From a tiny shop in the northern Indian state of Rajasthan in 1937 to a global snack industry player, Haldiram’s is a household name in India. Today, it has the biggest bite of the thriving snack market with its ready-made sauces and desserts, and very Indianflavoured aperitif mixes such as Aloo Bhujia and Bhel Puri. Meanwhile, Indians abroad have helped fan the demand for the country’s favourite snacks.
“We are lucky,” says Haldiram Snacks Executive Director Ashok Kumar Tyagi. “Our growth over the past 15 years is very significant, and we are now India’s market leader.” It’s something he puts, in part, down to the “vision of the organisation” he’s created since joining the firm in 2006.
That vision saw Haldiram become the number one snack maker in 2016, after notching up 13 per cent growth and INR40 billion (US$538 million) in sales. In the process, it toppled multinational competitors such as PepsiCo, ITC, Nestlé, Domino’s and McDonald’s. In 2020, a new milestone was reached with US$1 billion in revenue and a doubling of business over four years.
A success story driven by consumers’ growing preference for namkeen – traditional savoury Indian snacks – over Western ones. The market dominance has sparked interest from other industry giants like Kellogg’s in joint ventures. Ashok believes this has been achieved due to the several “core values” entrenched in the company ethos. “Number one, there should be no compromise on quality because our customers are more intelligent than us,” he says. He points to “customer delight” as the most vital factor in maintaining the market lead.
When you work hard, you work intelligently.
“Second, you have to innovate. We have done a great deal of innovation to expand our product range and new flavour development.” These goals help keep team motivation high. “When you work hard, you work intelligently,” he maintains. Ashok reveals Haldiram Snacks is using automation and state-of-the-art technology to drive innovation. “It helps to improve the quality significantly while reducing the labour costs and other overheads, so you can pass on the benefits to your customers. And it has helped greatly with distribution in India and the UK,” he shares.
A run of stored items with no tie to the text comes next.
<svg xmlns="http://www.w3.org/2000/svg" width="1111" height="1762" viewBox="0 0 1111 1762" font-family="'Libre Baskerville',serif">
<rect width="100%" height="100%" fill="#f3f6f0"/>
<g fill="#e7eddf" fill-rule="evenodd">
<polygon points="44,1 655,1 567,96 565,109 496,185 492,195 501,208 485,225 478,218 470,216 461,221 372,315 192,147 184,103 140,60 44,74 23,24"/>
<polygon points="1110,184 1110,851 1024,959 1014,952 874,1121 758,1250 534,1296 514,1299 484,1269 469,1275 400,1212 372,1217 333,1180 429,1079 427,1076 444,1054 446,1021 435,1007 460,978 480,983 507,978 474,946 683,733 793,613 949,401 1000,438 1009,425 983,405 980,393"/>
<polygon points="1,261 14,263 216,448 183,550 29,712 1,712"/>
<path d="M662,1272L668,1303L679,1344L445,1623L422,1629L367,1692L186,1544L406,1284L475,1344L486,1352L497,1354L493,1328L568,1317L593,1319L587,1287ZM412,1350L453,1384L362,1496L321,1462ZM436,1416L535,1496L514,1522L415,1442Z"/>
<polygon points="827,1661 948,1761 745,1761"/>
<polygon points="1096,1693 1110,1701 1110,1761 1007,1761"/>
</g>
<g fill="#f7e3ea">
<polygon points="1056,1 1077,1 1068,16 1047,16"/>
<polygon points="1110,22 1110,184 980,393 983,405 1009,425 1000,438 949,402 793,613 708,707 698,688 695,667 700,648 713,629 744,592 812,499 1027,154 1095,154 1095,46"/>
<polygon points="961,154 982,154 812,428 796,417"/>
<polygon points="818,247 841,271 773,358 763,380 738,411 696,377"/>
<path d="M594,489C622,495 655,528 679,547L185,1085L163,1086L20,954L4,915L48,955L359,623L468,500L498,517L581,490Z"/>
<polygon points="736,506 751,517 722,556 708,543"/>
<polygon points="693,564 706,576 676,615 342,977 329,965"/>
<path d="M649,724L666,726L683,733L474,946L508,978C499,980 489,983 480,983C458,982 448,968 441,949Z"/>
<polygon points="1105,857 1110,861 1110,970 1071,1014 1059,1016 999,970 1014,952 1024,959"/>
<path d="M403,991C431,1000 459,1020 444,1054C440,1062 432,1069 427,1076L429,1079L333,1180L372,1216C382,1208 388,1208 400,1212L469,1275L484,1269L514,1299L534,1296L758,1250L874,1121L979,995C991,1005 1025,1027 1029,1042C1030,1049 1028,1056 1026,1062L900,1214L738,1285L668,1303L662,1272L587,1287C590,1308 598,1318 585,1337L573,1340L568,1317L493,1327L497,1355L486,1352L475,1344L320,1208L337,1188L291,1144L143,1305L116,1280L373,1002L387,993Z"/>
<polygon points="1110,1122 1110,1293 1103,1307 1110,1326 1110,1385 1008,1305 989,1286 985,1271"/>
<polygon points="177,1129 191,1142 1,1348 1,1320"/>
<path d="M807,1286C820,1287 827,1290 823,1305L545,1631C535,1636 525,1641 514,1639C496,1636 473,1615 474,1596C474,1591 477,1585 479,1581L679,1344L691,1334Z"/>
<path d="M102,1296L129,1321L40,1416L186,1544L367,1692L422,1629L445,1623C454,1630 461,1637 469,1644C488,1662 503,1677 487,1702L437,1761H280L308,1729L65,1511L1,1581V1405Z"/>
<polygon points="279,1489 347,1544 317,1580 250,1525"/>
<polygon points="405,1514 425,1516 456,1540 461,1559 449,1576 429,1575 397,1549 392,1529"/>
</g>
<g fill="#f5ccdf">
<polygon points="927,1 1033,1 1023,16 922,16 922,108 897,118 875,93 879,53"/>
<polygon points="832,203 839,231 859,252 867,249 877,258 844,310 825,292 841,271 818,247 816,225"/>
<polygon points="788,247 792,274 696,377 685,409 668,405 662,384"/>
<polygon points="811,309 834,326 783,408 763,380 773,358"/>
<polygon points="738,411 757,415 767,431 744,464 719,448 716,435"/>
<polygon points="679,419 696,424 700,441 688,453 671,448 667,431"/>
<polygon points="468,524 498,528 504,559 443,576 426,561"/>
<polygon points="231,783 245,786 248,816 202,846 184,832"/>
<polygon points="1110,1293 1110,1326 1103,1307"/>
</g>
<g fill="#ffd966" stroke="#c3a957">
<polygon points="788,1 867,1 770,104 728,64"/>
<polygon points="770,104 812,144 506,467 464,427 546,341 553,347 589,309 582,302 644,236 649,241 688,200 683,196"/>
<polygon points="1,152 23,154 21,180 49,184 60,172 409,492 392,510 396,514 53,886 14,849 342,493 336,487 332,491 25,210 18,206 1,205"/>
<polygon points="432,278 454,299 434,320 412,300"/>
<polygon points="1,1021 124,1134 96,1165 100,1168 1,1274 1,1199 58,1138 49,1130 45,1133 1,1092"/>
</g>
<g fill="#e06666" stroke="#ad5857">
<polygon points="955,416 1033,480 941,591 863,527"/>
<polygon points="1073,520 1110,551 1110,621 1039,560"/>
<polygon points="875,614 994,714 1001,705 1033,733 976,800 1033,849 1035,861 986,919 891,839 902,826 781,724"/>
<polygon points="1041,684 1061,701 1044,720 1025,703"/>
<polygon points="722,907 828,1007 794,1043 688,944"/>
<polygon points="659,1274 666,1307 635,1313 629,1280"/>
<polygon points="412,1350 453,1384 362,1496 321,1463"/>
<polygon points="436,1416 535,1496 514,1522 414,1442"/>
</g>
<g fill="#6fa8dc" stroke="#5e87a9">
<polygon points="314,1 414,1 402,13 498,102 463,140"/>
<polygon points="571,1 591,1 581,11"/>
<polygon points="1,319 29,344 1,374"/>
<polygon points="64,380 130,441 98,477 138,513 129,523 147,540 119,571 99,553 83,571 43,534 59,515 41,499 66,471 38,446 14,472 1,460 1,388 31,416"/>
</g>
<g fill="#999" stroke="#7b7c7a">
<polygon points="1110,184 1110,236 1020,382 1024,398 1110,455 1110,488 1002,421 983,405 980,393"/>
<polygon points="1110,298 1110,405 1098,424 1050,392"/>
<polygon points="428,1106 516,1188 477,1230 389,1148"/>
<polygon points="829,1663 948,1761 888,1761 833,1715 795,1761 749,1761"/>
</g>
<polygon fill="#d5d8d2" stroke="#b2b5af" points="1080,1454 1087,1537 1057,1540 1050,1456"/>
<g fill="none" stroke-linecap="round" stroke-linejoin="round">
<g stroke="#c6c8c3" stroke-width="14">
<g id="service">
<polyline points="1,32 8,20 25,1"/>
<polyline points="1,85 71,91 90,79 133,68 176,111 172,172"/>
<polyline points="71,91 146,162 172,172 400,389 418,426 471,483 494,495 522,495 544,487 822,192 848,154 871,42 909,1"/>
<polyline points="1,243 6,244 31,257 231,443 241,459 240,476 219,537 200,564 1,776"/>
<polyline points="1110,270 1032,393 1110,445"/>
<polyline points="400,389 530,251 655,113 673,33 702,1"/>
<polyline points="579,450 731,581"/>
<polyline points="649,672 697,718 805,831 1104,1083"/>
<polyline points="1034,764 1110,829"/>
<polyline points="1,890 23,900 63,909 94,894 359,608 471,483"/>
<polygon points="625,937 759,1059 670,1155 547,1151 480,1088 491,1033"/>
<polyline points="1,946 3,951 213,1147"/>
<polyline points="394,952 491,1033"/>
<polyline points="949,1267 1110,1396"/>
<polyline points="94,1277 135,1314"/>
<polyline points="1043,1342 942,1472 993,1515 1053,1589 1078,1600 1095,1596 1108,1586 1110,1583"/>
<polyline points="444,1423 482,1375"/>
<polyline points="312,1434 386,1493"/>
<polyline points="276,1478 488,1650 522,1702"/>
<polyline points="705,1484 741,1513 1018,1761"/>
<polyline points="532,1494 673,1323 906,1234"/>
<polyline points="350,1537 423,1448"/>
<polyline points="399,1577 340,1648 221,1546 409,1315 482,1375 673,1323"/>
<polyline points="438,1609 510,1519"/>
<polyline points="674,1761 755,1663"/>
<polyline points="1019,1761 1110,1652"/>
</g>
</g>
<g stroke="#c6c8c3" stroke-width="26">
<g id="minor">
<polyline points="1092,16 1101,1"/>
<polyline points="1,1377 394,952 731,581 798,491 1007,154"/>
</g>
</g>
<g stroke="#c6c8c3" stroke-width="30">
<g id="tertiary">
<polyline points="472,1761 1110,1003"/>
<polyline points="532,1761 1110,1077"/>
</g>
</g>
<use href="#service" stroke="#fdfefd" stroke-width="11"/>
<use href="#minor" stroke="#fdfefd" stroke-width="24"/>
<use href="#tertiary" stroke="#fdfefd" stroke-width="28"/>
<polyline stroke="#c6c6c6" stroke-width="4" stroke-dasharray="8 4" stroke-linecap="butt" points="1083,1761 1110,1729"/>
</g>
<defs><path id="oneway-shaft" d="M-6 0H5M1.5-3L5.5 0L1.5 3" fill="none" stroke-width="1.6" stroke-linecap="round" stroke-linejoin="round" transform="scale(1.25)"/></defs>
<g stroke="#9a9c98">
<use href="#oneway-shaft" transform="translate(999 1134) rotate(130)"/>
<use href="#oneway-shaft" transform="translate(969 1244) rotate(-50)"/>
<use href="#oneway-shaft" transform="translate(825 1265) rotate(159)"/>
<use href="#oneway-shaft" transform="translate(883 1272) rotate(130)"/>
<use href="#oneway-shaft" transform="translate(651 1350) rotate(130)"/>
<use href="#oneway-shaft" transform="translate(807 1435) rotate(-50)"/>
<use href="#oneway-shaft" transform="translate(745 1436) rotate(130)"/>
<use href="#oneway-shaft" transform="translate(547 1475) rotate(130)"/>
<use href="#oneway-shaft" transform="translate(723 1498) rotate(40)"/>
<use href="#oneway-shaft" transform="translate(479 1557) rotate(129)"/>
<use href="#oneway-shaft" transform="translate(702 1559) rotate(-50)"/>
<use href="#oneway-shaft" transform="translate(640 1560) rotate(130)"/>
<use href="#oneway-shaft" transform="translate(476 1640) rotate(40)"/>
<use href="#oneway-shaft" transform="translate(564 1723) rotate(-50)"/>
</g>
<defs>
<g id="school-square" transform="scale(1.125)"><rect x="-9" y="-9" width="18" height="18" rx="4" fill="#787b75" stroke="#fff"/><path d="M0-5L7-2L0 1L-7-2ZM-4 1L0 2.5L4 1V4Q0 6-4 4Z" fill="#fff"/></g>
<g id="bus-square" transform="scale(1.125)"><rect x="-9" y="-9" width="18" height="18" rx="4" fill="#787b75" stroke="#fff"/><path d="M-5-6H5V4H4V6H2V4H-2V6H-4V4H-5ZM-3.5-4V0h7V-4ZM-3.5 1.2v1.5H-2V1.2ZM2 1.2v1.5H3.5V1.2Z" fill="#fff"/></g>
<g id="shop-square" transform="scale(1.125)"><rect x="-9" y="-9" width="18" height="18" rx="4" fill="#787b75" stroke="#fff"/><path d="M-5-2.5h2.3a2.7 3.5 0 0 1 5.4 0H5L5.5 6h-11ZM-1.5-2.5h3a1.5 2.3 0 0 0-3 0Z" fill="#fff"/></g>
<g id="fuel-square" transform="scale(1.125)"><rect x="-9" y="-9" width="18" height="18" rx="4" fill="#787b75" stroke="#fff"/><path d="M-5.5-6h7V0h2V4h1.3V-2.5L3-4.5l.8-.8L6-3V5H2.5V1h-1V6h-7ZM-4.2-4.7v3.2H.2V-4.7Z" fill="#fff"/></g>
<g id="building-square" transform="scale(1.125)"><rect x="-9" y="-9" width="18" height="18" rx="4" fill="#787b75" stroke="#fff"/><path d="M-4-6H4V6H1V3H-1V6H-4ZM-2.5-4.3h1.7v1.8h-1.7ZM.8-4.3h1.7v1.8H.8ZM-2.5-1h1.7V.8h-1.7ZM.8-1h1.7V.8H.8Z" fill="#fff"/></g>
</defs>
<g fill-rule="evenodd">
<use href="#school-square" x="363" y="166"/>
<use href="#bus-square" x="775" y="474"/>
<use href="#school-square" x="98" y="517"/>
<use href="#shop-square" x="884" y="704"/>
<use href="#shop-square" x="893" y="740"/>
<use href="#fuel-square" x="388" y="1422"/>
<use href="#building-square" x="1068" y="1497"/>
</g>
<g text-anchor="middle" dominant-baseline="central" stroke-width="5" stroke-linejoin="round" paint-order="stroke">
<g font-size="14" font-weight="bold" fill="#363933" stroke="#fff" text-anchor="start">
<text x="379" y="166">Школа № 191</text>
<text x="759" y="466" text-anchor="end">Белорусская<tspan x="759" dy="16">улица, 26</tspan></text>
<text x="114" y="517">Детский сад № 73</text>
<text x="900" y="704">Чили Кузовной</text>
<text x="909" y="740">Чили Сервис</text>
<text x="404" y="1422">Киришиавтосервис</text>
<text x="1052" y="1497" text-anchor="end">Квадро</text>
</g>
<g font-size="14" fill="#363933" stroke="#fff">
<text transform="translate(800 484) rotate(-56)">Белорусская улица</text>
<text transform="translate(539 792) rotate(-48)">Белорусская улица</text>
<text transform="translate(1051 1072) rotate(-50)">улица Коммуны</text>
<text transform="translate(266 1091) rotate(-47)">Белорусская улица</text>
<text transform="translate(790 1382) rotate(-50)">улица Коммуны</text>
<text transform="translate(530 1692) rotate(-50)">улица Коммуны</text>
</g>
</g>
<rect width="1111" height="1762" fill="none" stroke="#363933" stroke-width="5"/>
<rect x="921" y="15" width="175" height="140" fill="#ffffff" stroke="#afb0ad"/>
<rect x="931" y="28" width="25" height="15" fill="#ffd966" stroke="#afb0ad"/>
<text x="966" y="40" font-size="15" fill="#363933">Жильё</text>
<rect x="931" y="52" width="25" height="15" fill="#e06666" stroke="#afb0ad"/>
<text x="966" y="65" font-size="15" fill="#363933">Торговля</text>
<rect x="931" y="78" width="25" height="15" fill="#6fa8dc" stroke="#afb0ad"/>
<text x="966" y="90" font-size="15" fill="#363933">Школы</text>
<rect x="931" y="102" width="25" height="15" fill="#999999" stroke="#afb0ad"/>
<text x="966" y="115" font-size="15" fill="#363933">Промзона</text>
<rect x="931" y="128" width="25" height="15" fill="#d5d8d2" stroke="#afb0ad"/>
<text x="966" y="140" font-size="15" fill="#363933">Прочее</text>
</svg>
“Currently, we have to work more on that to speed things up and maintain the consistency and quality.” Haldiram Snacks’ expansion plans for the next couple of years – “definitely double-digit, no less” – hinge on new product launches. “We are going to do further research to add more spicy goods, confectionery, dairy and sauces,” Ashok reveals, and frozen food is another promising foray.
“We want to differentiate our product, so product development is vital. And we have the technology and processes to make it better. Automation will help our operational excellence so that we are first to develop these products.” When it comes to operations, Ashok believes distribution intelligence and supplier relations are paramount.
“In the past decade, we have grown our service to our stakeholders through ecommerce and other channels. Especially the retailers who sell our products in their market, globally and in India. And technically, that will be our part of the success,” he points out.
“Basically, our distribution is scientific. With our main import partners, we take the demographic data of each market seriously, then we share it among the partners. We must see data to work with your company because how are you going to increase your weighted distribution and market share? It’s super important. This means sales become very safe.”
Getting to the top has not been an easy task. “It’s been very difficult – both the innovation and the distribution,” Ashok concedes; however, the long-lasting associations with some 25 critical suppliers of raw materials, packaging and product ingredients has been crucial in creating that success.
Innovation and Transformation
Ashok believes significant innovation and transformation of the company helped it through the pandemic, and will continue to be a driver into the future. “We are using SAP software for business management, which automates our distribution management system,” he says.
“We treat our vendors as business partners, and our company is extremely ethical. Our first duty is to deliver a minimum 15–20 per cent return on investment to build these partners,” he explains.
“We pass on knowledge to our partners and try to improve their processes and technology so that they can work at a minimum operational cost. This helps us achieve our goals. When the cost goes down, the return on investment will automatically occur. So, it is a balance between customers and business partners. It helps to deliver the optimum cost to our customers.”
Similarly, Ashok counts on a nurturing spirit with the Haldiram team. “We can work smart, but in a supportive environment,” he says “It’s all about our customers.”